BNN branching neovascular network, PL polypoidal lesion, CRT central retinal thickness, PED pigment epithelium detachment, CVH choroidal vascular hyper-permeability; CVH defined as marked = presence of patchy hyper fluorescence with blurred margins persisting from the mid to the late phase ICGA, mild = fuzziness of choroidal vessels in mid-phase ICGA but no patchy hyper fluorescence in late phase, absent = none of the above features present; CV choroidal volume; CVI choroidal vascularity index. Multivariate analysis adjusted for age and sex. Bold font denotes parameters significantly influencing the change in BCVA at month 12 from baseline and are retained in the final multivariable model.

Table 4

Association of treatment outcomes at month 3 with outcomes at month 12.

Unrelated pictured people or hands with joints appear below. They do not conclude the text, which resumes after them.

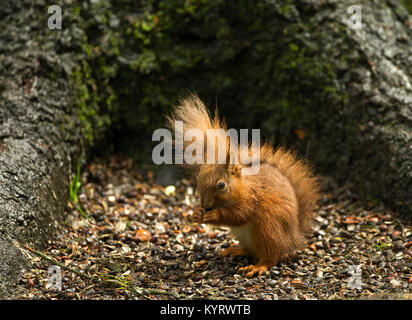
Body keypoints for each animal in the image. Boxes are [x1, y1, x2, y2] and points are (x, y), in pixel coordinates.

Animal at [166, 94, 320, 276]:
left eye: (221, 185)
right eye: (199, 180)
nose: (205, 205)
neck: (240, 188)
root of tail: (293, 238)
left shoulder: (251, 197)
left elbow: (239, 214)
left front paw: (214, 215)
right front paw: (196, 214)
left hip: (268, 229)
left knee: (271, 257)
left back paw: (257, 267)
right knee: (251, 251)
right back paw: (234, 250)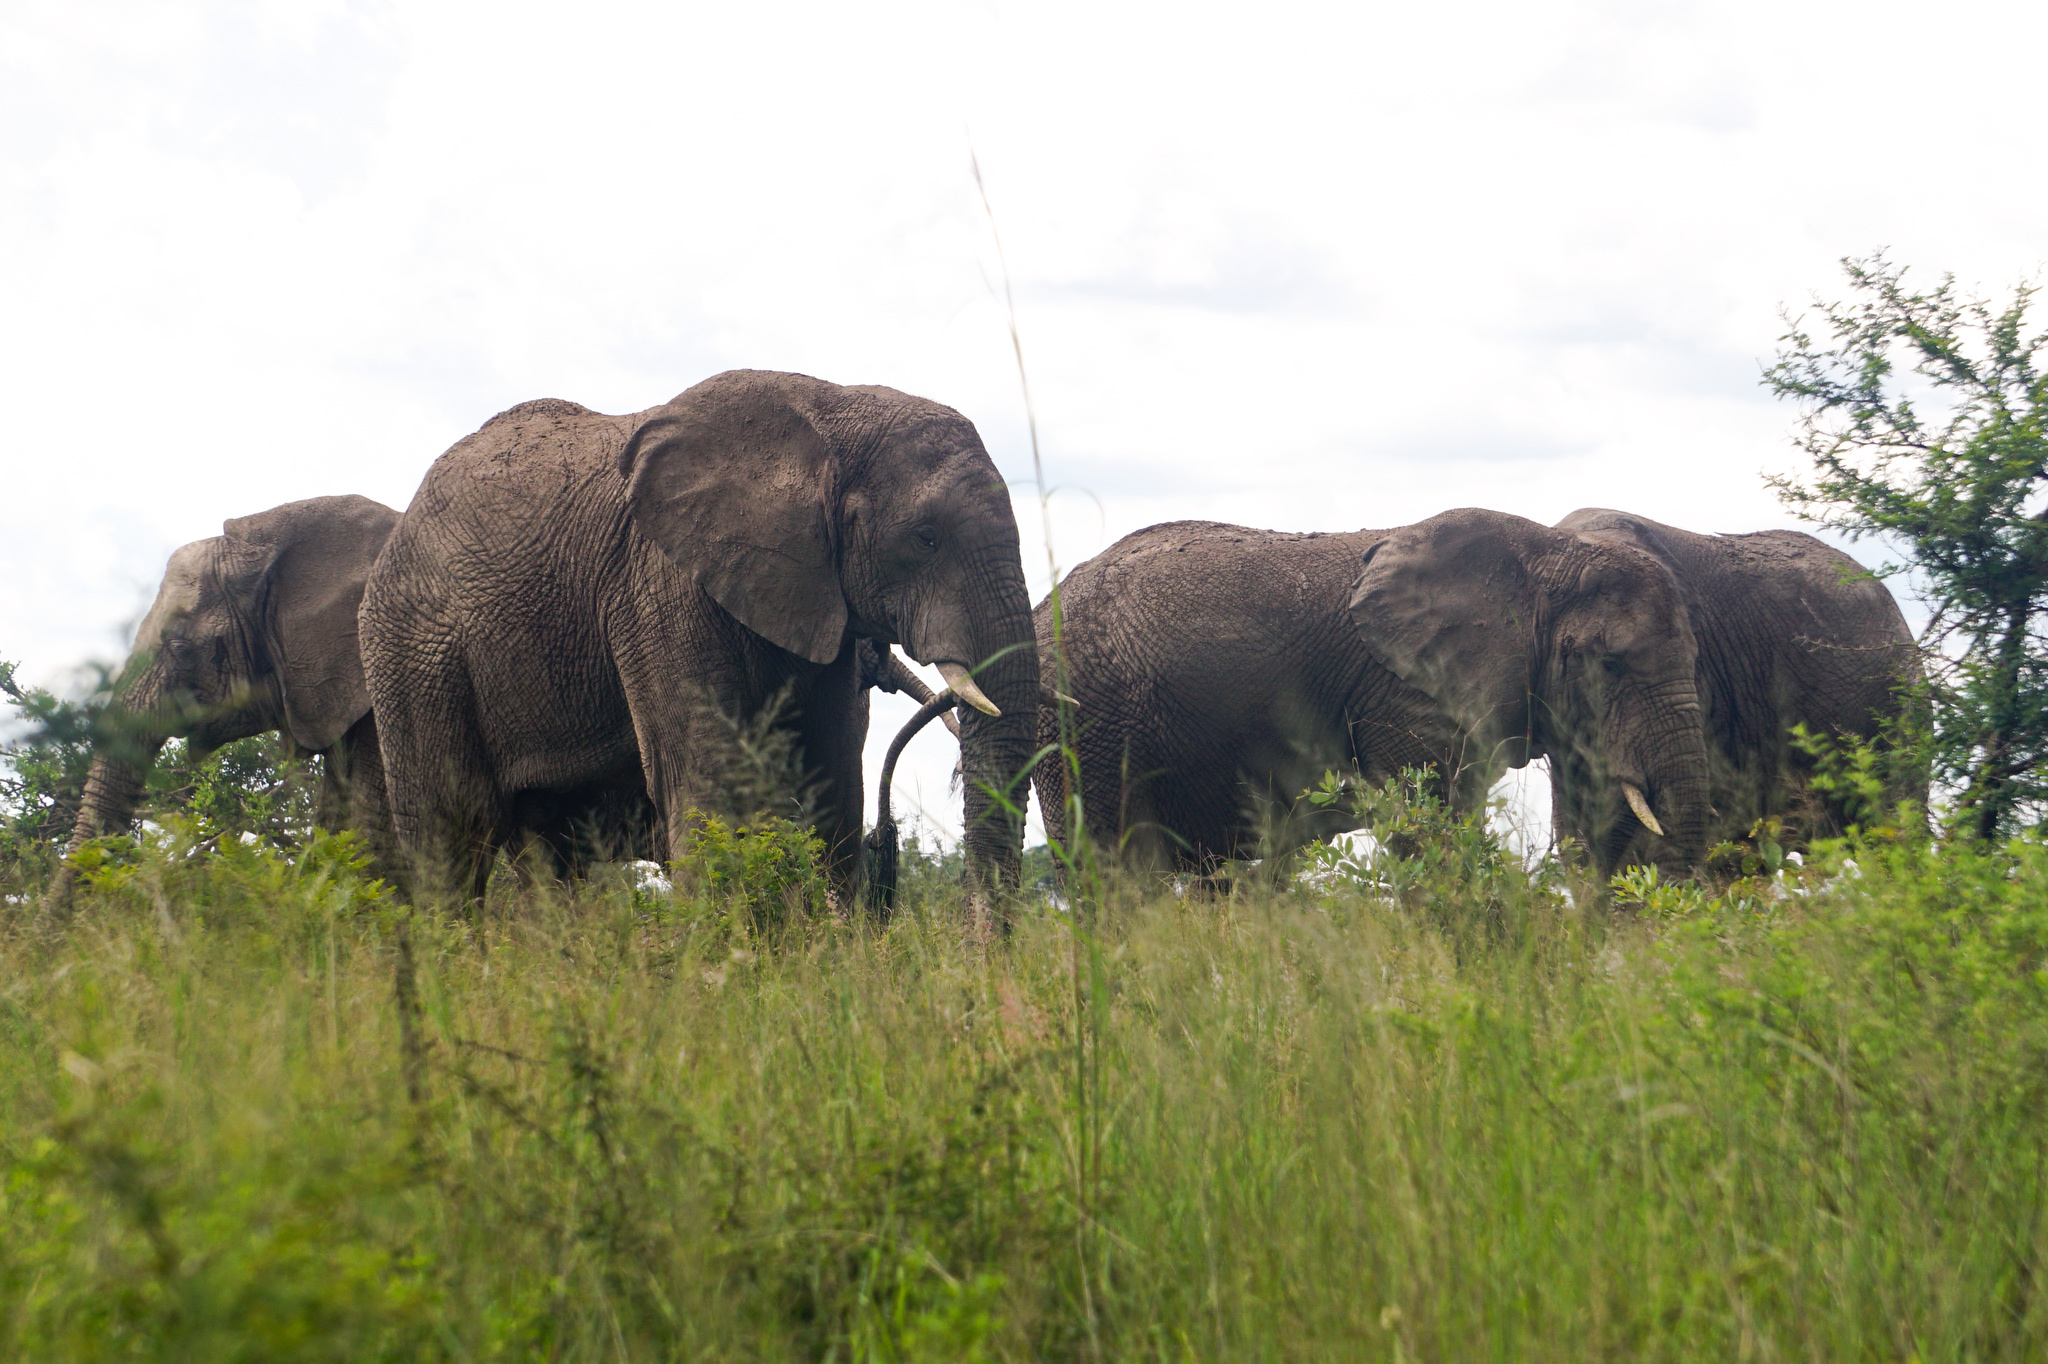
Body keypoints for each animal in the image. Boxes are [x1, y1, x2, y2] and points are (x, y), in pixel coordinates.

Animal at [356, 368, 1040, 901]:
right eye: (926, 538)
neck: (830, 412)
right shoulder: (657, 586)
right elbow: (709, 787)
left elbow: (831, 789)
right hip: (412, 649)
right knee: (452, 834)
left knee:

Response feature	Univariate beta	p	Multivariate beta	p
Association with gain in BCVA in letters
Baseline to month 3 mean change in CRT (per 100 nm)	1.67 (0.45 to 2.90)	0.02	0.51 (0.12 to 2.18)	0.03
Baseline to month 3 mean change in PED volume (per 100 nl)	0.93 (0.20 to 1.66)	0.01	1.04 (0.07 to 2.01)	0.03
Baseline to month 3 mean change in PED height (per 100um)	0.01 (− 0.01 to 0.03)	0.25	− 0.00 (− 0.03 to 0.02)	0.78
Baseline to month 3 mean change in CV (per 100 nl)	− 0.01 (− 1.28 to 1.25)	0.98	0.22 (− 0.96 to 1.40)	0.71
Association with inactive disease
Baseline to month 3 mean change in CRT (per 100 nm)	1.72 (1.16 to 2.80)	0.01	1.32 (1.03 to 2.82)	0.03
Baseline to month 3 mean change in PED volume (per 100 nl)	1.42 (1.18 to 1.79)	0.01	1.39 (1.11 to 1.82)	0.01
Baseline to month 3 mean change in PED height (per 100um)	0.91 (0.49 to 1.15)	0.62	1.00 (0.44 to 1.30)	0.98
Baseline to month 3 mean change in CV(per 100 nl)	1.42 (1.05 to 2.03)	0.03	0.83 (0.44 to 1.48)	0.56

CRT central retinal thickness, PED pigment epithelium detachment, CV choroidal volume; Multivariate analysis adjusted for age, sex and number of injections. Bold fonts denotes parameters significantly influencing the gain in BCVA and disease activity at month 12 from baseline and are retained in the final multivariable model.